This is take but as an async iterable, which allows for this:

for await (const message of myChannel.messages()) {
  // Do stuff with message
}

It will loop forever, waiting for messages to enter the channel.

drain

() => T[]

This is the only synchronous method. If there are any messages in the queue, this returns all of the queued messages, resolving the put calls that pushed them into the channel.

If there are no messages, the return is an empty array (since that is technically all of the messages). It is worth mentioning that this happens even if there are queued takers. drain does not reset the state of a channel, so if there are takers waiting on messages to enter the message queue, they'll still be there after drain is called.

const channel = new Channel();

const putPromise1 = channel.push("foo");
const putPromise2 = channel.push("bar");
channel.drain() // Resolves `putPromise1` and `putPromise2`, and returns ["foo", "bar"]

sizeMessages

() => number

Basic introspection to check the current size of the message queue.


sizeTakers

() => number

Basic introspecion to check the current size of the taker queue.


Static Methods

race

(channels: Channel<T>[]) => Promise<T>

Given an array of channels, this resolves to the first message received by any of the channels. If any channels contain messages when this is called, it resolves immediately to the message from the first message-containing channel in the array.

const channelA = new Channel();
const channelB = new Channel();

const racePromise = Channel.race([channelA, channelB]);
await channelA.put("foo"); // Resolves `racePromise` to "foo"

────

▸ TASK REQUIREMENTS
1: Write out the part of the channel API documentation that runs from "sizeMessages" down to "the taker queue.".
2: Answer these questions from the channel API documentation:
(a) What does drain return when there are no messages in the queue?
(b) What does sizeTakers check?
(c) What does race resolve to if any of the channels already contain messages when it is called?
3: Continue the channel API documentation from its last line.
Nothing in the rows is needed here.

Stored data entries:
────

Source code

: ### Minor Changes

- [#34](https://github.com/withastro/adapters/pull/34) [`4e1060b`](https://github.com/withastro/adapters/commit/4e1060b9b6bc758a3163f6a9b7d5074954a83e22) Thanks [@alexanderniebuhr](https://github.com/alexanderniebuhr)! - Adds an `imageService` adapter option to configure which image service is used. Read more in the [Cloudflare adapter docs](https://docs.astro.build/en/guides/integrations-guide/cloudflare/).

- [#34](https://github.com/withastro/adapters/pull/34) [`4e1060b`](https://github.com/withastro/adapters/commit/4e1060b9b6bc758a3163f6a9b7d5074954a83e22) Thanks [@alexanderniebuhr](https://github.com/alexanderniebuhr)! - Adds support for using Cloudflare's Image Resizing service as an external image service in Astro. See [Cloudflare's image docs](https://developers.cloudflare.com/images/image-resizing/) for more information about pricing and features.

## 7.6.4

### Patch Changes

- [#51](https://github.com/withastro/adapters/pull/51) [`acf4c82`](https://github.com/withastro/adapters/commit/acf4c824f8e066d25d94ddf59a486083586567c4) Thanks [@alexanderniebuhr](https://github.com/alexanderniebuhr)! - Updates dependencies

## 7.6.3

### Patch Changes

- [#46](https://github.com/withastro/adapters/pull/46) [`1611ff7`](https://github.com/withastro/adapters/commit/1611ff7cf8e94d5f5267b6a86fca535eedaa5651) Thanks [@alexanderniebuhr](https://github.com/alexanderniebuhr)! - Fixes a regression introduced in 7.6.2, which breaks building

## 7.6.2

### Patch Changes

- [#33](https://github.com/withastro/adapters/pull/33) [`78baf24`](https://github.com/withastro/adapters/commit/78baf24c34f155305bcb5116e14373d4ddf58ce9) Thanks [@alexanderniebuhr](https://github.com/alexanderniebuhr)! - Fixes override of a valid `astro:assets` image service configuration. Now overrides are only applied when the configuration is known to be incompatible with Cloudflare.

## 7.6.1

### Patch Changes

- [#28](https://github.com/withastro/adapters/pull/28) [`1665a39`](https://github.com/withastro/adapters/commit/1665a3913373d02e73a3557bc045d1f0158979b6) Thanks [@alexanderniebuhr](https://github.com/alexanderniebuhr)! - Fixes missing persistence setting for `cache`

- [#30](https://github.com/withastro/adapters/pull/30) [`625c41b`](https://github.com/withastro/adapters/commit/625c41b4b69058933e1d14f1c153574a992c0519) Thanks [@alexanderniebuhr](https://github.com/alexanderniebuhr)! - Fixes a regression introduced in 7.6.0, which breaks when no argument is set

────

▸ TASK-BY-TASK OUTPUTS
1:
sizeMessages

() => number

Basic introspection to check the current size of the message queue.


sizeTakers

() => number

Basic introspecion to check the current size of the taker queue.

2:
(a) An empty array.
(b) The current size of the taker queue.
(c) It resolves immediately to the message from the first message-containing channel in the array.

3:
select

(channelMap: Map<K, Channel<T>>) => Promise<[T, K]>, where K is the key type of the channelMap

Given a map of channels, this resolves to a tuple of the first message received by any of the channels and the key to which that channel belongs in the map. If any channels contain message when this is called, it resolves immediately to the first message-containing channel in the map. The order of elements in JS Maps is the insertion order.

const channelA = new Channel();
const channelB = new Channel();

const channelMap = new Map();
channelMap.set(1, channelA);
channelMap.set(2, channelB);

const selectPromise = Channel.select(channelMap);
await channelB.put("foo"); // Resolves `selectPromise` to ["foo", 2];

Caveats for Race and Select

There are 2 important caveats to the static race and select methods.

  1. For TypeScript, I did not type these functions such that it can accept any array/map of channels with different types. For the sake of simplicity, it is only type safe when all the channels in the passed array/map have the same type argument for T. T itself can be whatever type, so it's safe to have:

    const mixedChannelA = new Channel<string | number>();
    const mixedChannelB = new Channel<string | number>();
    
    Channel.race([mixedChannelA, mixedChannelB]); // Resolved value has type `string | number`

    But it's not type safe to do the following:

    const stringChannel = new Channel<string>();
    const numberChannel = new Channel<number>();
    
    Channel.race([stringChannel, numberChannel]);

    If you can think of a type safe way to handle the above, please create a pull request.

  2. Because race and select work by enqueueing takers if all message queues are empty, race/select aren't guaranteed to receive the literal first message received by any raced channel, since the taker queued by race/select might not be the first taker queued for that particular channel. Here's an example:

    const channelA = new Channel();
    const channelB = new Channel();
    
    // Since channelA is empty, this queues a taker into `channelA`.
    const takePromise = channelA.take();
    
    // Since channelA and channelB are both empty, this queues a taker into both.
    // For channelA, this is the second taker in the queue.
    const racePromise = Channel.race([ channelA, channelB ]);
    
    // This resolves `takePromise`, since that is what added the oldest `taker`.
    await channelA.put("foo");
    
    // Now `racePromise` is resolved, since that was the next oldest `taker`.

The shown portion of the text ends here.